The distinction between waging war and preventing annihilation is not a new one. The military policies of the entire cold war were based on it. Preventing annihilation was the foremost stated goal of the principal strategy of the age, the doctrine of nuclear deterrence. Policy-makers were keenly aware that actual fighting must be resisted because it could lead to oblivion for all concerned. Now the danger of annihilation has reared its head again, and once again the perils of escalation are before us. The restraint that was slowly learned in the cold war has to be relearned in this new context. This time, however, deterrence can hardly serve. Terrorists have no countries to hold hostage to retaliatory nuclear destruction. They possess only their lives, and these they throw away with their own hands.

New policies to address the new danger of annihilation are needed, and these originate far from the precincts of war. One is a comprehensive global effort to rid the world of weapons of mass destruction–a plan in which a readiness of the great powers to disarm would lay the foundation for unchallengeable policies of nonproliferation, which in turn would lay the basis for the tightest possible international control of these weapons' special materials and technologies. No plan can reduce the danger by 100 percent, but an 80 or 90 percent reduction of risk should be possible. Another, even vaster and more difficult undertaking is a systematic campaign to damp down and then politically resolve the world's festering local conflicts, starting with those in the Middle East. Such steps have always been desirable. Now they have become essential for survival.

Can such sweeping, positive ambitions have any bearing at this hour, which has turned out, for the time being, to be one of war? British Prime Minister Tony Blair, for one, thinks they can. In his speech to the recent Labour Party conference, he proposed a "politics of globalization" to complement the economics of globalization.
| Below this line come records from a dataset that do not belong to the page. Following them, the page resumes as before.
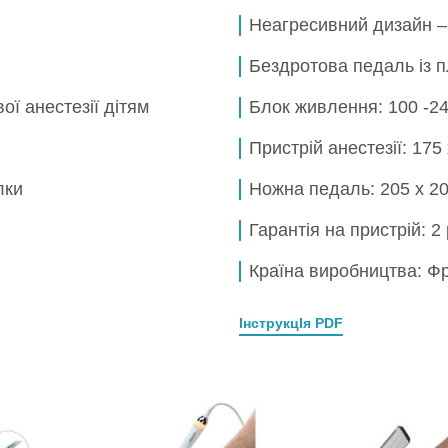
Неагресивний дизайн – 
Бездротова педаль із 
ї анестезії дітям
Блок живлення:
100 -24
Пристрій анестезії:
175 
лки
Ножна педаль:
205 х 2
Гарантія на пристрій:
2
Країна виробництва: Ф
ІнструкцІя PDF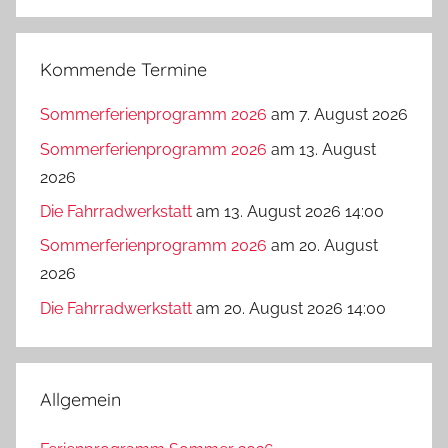
Suchen
Kommende Termine
Sommerferienprogramm 2026
am 7. August 2026
Sommerferienprogramm 2026
am 13. August
2026
Die Fahrradwerkstatt
am 13. August 2026 14:00
Sommerferienprogramm 2026
am 20. August
2026
Die Fahrradwerkstatt
am 20. August 2026 14:00
Allgemein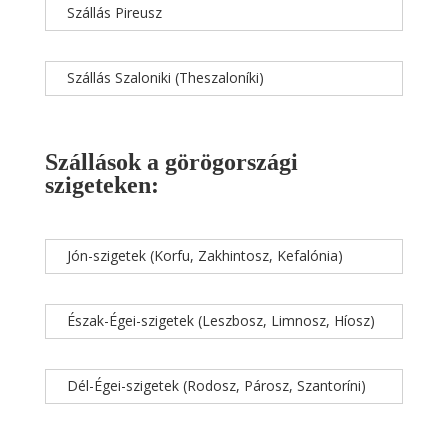
Szállás Pireusz
Szállás Szaloniki (Theszaloníki)
Szállások a görögországi
szigeteken:
Jón-szigetek (Korfu, Zakhintosz, Kefalónia)
Észak-Égei-szigetek (Leszbosz, Limnosz, Híosz)
Dél-Égei-szigetek (Rodosz, Párosz, Szantoríni)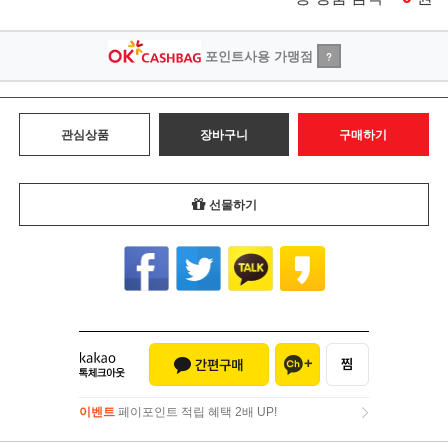
포인트사용 가맹점
?
관심상품
장바구니
구매하기
선물하기
이벤트
페이포인트 적립 혜택 2배 UP!
이벤트
페이포인트 적립 혜택 2배 UP!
He called for the international community to address with new resolve the conflicts in Rwanda, in Israel and Palestine, and in Ireland, among others; for action to redress the growing global gap between rich and poor; for measures to remedy global warming and other environmental ills. These were not original ideas, but to set them forth at this moment was original. Blair deserves credit merely for striking this hopeful note at a time of such foreboding. However, Blair located his vision on the far shore of victory in the war on terrorism. The danger is that if the world's response to the growing new threat of annihilation is war, the result will be new acts of annihilation. Blair has won a seat in the war councils with his backing for the United States. Perhaps at some dire turning point in the future, he will use his influence to speak up for restraint. The world is sick. It cannot be cured with America's new war. The ways of peace–adopted not as a distant goal but as a practical necessity in the present–are the only cure.